ニュース
ニュース
2006/12/20
財務原案について(談話)
民主党政策調査会長
松本 剛明


○ 本日、財務省より平成19年度予算案の内示が行われた。その中では、経常的な予算措置が行われるべきいじめ対策、障害者負担の軽減措置、市町村合併補助金などを補正予算で場当たり的に対応し、毎年必要となる児童手当増額分の財源を高齢者雇用のための基金からつまみ食いし、一方で巨額の財政負担が見込まれる米軍再編関連経費は、政府の地元に対する説明不足もあり、先送りしている。安倍内閣の初の予算の実態は「場当たり、つまみ食い、先送り」予算である。

○ 一時期は20兆円にも達していた基礎的収支の赤字が、平成19年度には5兆円を下回る水準まで縮小する見込みである。これは民間の努力による部分もあるが、同時に定率減税の廃止など小泉内閣の5兆円の家計への増税の効果がかなり大きい。政府与党は「景気回復」を盛んに吹聴するが、この増税は国民生活の改善を阻むばかりか、格差の拡大を加速させるばかりである。平成19年度予算の最大の課題は、職を失った人、職に就けない人、負担の急増する高齢者や障がい者などを支援し、生活の安定を確保することである。しかし、安倍政権にはその具体策がないばかりか、「上げ潮路線」の看板の下で、増収の果実を企業負担の軽減のみに振り向ける議論が行われている。家計への増税・企業減税の組み合わせは小泉政権でも実施されており、これを再び繰り返せば、国民の不公平感は拡大し、政府への信頼は失われることになる。
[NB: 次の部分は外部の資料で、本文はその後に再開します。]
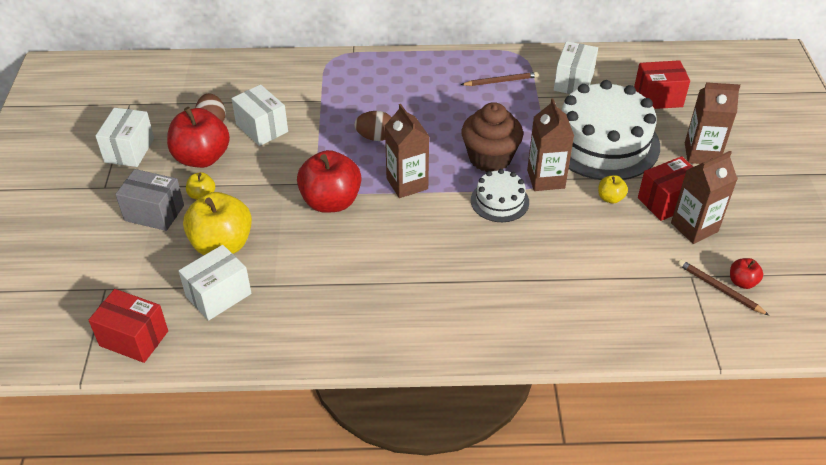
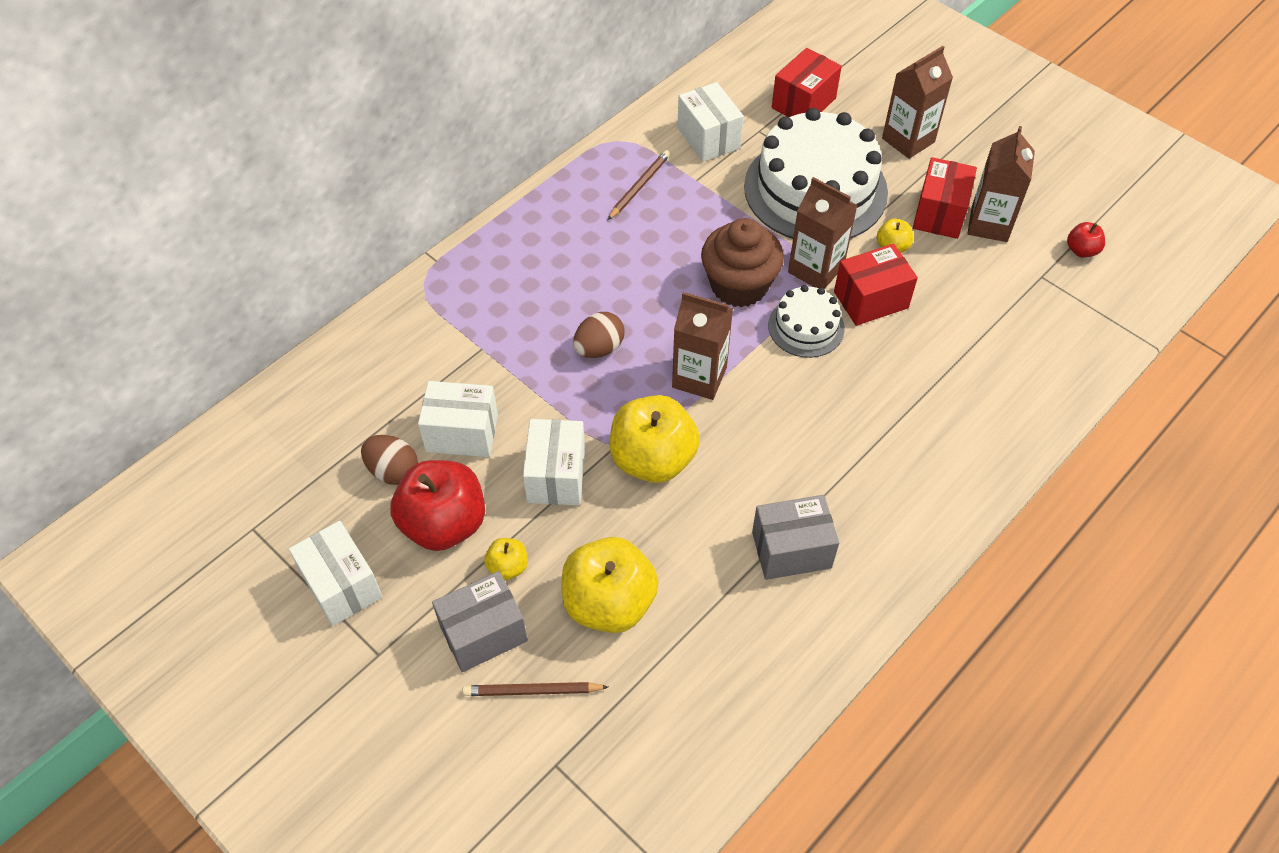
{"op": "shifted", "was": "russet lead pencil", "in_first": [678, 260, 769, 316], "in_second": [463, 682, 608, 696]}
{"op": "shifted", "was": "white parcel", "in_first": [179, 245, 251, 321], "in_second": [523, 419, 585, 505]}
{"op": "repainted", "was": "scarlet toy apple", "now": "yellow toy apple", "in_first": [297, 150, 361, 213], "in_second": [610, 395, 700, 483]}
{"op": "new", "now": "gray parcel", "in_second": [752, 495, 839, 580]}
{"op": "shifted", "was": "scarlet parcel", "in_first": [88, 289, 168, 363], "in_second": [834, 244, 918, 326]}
○ 基礎的収支の赤字が縮小したといっても巨額の国債発行は続いている。また債務残高は歴史的にも、国際的にも異例の高水準であり、わずかな財政赤字縮小が長年の自民党政権の税金のムダづかいをかき消すものではない。
 必要なことは、やらせタウンミーティングに見られる税金のムダづかいを根絶し、その使い道を根本的に改めることである。しかし、既に足かけ6年がかりの課題である「道路特定財源の一般財源化」さえ結論を出せず、天下り規制を後退させようとする昔ながらの自民党型安倍内閣に、このような真の改革が実現できるとは到底考えられない。

○ 国民は自らの生活を不安に思い、格差の拡大を放置する政府に不信を抱いている。民主党は、このような市井に生きる人々の訴えを正面から受け止め、税金の使い道を改め、格差の縮小を実現するために、来るべき通常国会において全力で政府与党と対決していく。